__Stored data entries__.
★ ★ ★ ★ ★
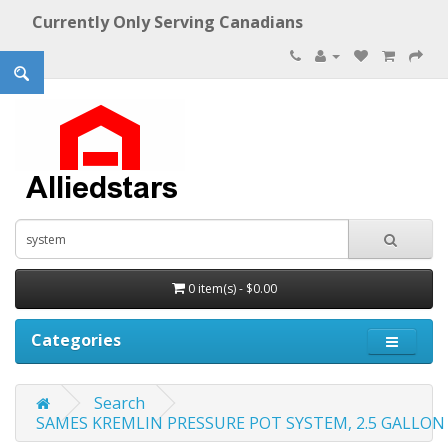
Currently Only Serving Canadians
0 item(s) - $0.00
Categories
Search
SAMES KREMLIN PRESSURE POT SYSTEM, 2.5 GALLON 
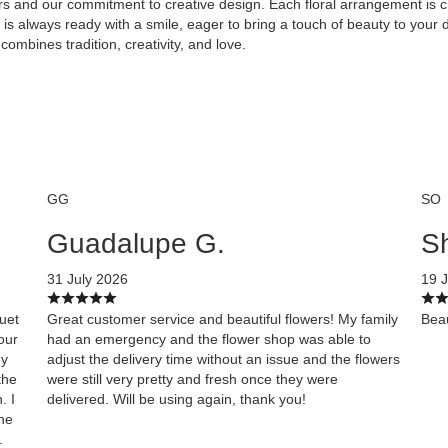
rs and our commitment to creative design. Each floral arrangement is cr
s always ready with a smile, eager to bring a touch of beauty to your d
combines tradition, creativity, and love.
GG
SO
Guadalupe G.
Sh
31 July 2026
19 J
quet
Great customer service and beautiful flowers! My family
Beau
our
had an emergency and the flower shop was able to
My
adjust the delivery time without an issue and the flowers
the
were still very pretty and fresh once they were
. I
delivered. Will be using again, thank you!
the
.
★ ★ ★ ★ ★
__GOAL OF THE EXERCISE__.
Swap every "flowers" in the listing for "blooms" and write out all of its text again with nothing else changed. Leave the pictures out.

__WRITTEN SOLUTION__.
Currently Only Serving Canadians
0 item(s) - $0.00
Categories
Search
SAMES KREMLIN PRESSURE POT SYSTEM, 2.5 GALLON 
rs and our commitment to creative design. Each floral arrangement is cr
s always ready with a smile, eager to bring a touch of beauty to your d
combines tradition, creativity, and love.
GG
SO
Guadalupe G.
Sh
31 July 2026
19 J
quet
Great customer service and beautiful blooms! My family
Beau
our
had an emergency and the flower shop was able to
My
adjust the delivery time without an issue and the blooms
the
were still very pretty and fresh once they were
. I
delivered. Will be using again, thank you!
the
.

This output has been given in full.